WHAT IS BEING ASKED: Exactly the lines from the one containing "Notes to Editors" through the end of the entries, both ends included, are to be output.

RECORD EXCERPTS:
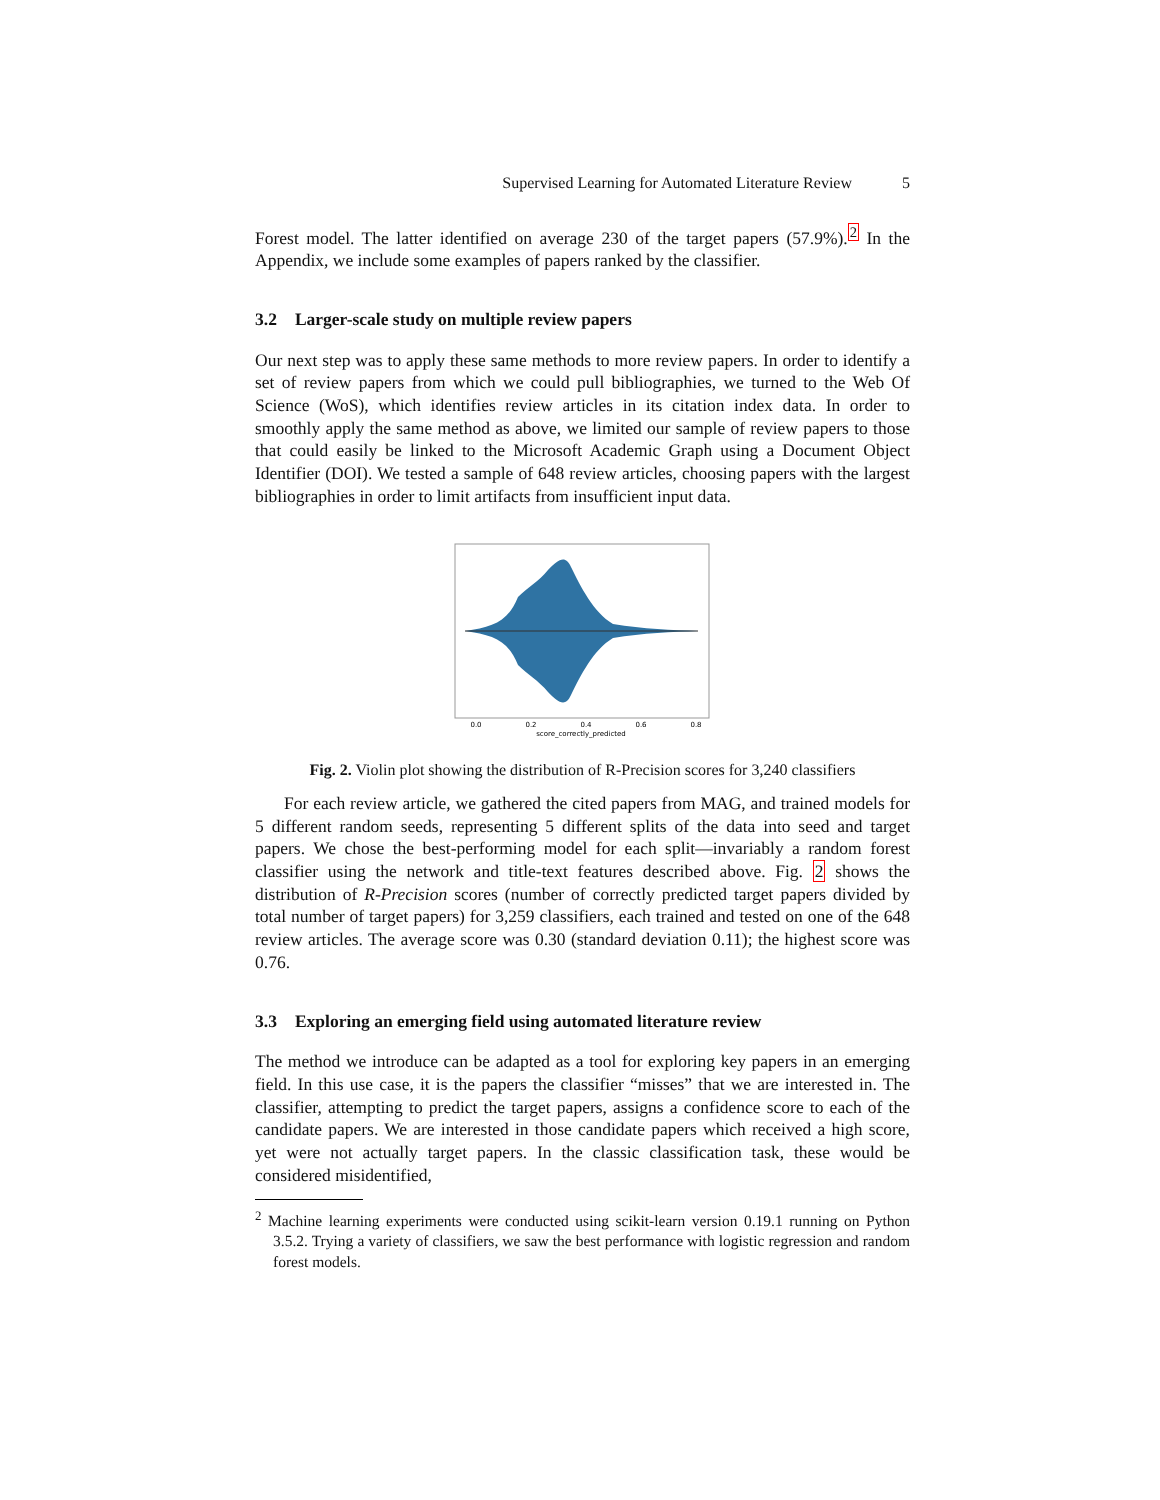Supervised Learning for Automated Literature Review 5
Forest model. The latter identified on average 230 of the target papers (57.9%).<sup>2</sup> In the Appendix, we include some examples of papers ranked by the classifier.
3.2 Larger-scale study on multiple review papers
Our next step was to apply these same methods to more review papers. In order to identify a set of review papers from which we could pull bibliographies, we turned to the Web Of Science (WoS), which identifies review articles in its citation index data. In order to smoothly apply the same method as above, we limited our sample of review papers to those that could easily be linked to the Microsoft Academic Graph using a Document Object Identifier (DOI). We tested a sample of 648 review articles, choosing papers with the largest bibliographies in order to limit artifacts from insufficient input data.
0.0
0.2
0.4
0.6
0.8
score_correctly_predicted
Fig. 2. Violin plot showing the distribution of R-Precision scores for 3,240 classifiers
For each review article, we gathered the cited papers from MAG, and trained models for 5 different random seeds, representing 5 different splits of the data into seed and target papers. We chose the best-performing model for each split—invariably a random forest classifier using the network and title-text features described above. Fig. 2 shows the distribution of R-Precision scores (number of correctly predicted target papers divided by total number of target papers) for 3,259 classifiers, each trained and tested on one of the 648 review articles. The average score was 0.30 (standard deviation 0.11); the highest score was 0.76.
3.3 Exploring an emerging field using automated literature review
The method we introduce can be adapted as a tool for exploring key papers in an emerging field. In this use case, it is the papers the classifier “misses” that we are interested in. The classifier, attempting to predict the target papers, assigns a confidence score to each of the candidate papers. We are interested in those candidate papers which received a high score, yet were not actually target papers. In the classic classification task, these would be considered misidentified,
<sup>2</sup> Machine learning experiments were conducted using scikit-learn version 0.19.1 running on Python 3.5.2. Trying a variety of classifiers, we saw the best performance with logistic regression and random forest models.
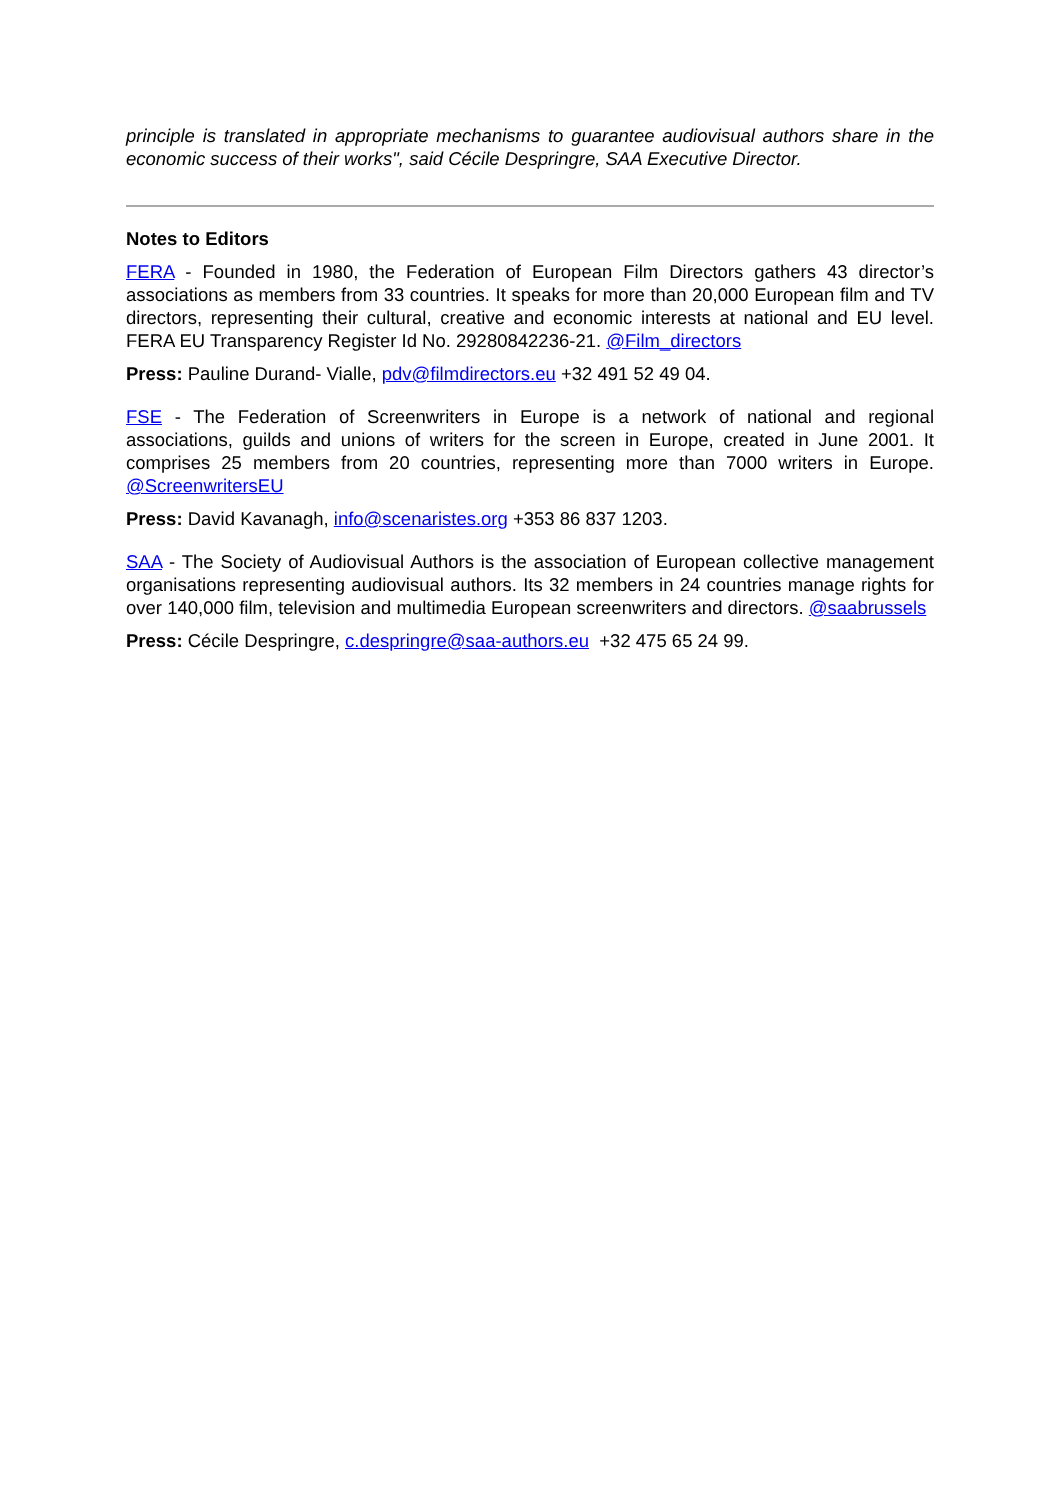principle is translated in appropriate mechanisms to guarantee audiovisual authors share in the economic success of their works", said Cécile Despringre, SAA Executive Director.
Notes to Editors
FERA - Founded in 1980, the Federation of European Film Directors gathers 43 director’s associations as members from 33 countries. It speaks for more than 20,000 European film and TV directors, representing their cultural, creative and economic interests at national and EU level. FERA EU Transparency Register Id No. 29280842236-21. @Film_directors
Press: Pauline Durand- Vialle, pdv@filmdirectors.eu +32 491 52 49 04.
FSE - The Federation of Screenwriters in Europe is a network of national and regional associations, guilds and unions of writers for the screen in Europe, created in June 2001. It comprises 25 members from 20 countries, representing more than 7000 writers in Europe. @ScreenwritersEU
Press: David Kavanagh, info@scenaristes.org +353 86 837 1203.
SAA - The Society of Audiovisual Authors is the association of European collective management organisations representing audiovisual authors. Its 32 members in 24 countries manage rights for over 140,000 film, television and multimedia European screenwriters and directors. @saabrussels
Press: Cécile Despringre, c.despringre@saa-authors.eu +32 475 65 24 99.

SOLUTION TO THIS TASK:
Notes to Editors
FERA - Founded in 1980, the Federation of European Film Directors gathers 43 director’s associations as members from 33 countries. It speaks for more than 20,000 European film and TV directors, representing their cultural, creative and economic interests at national and EU level. FERA EU Transparency Register Id No. 29280842236-21. @Film_directors
Press: Pauline Durand- Vialle, pdv@filmdirectors.eu +32 491 52 49 04.
FSE - The Federation of Screenwriters in Europe is a network of national and regional associations, guilds and unions of writers for the screen in Europe, created in June 2001. It comprises 25 members from 20 countries, representing more than 7000 writers in Europe. @ScreenwritersEU
Press: David Kavanagh, info@scenaristes.org +353 86 837 1203.
SAA - The Society of Audiovisual Authors is the association of European collective management organisations representing audiovisual authors. Its 32 members in 24 countries manage rights for over 140,000 film, television and multimedia European screenwriters and directors. @saabrussels
Press: Cécile Despringre, c.despringre@saa-authors.eu +32 475 65 24 99.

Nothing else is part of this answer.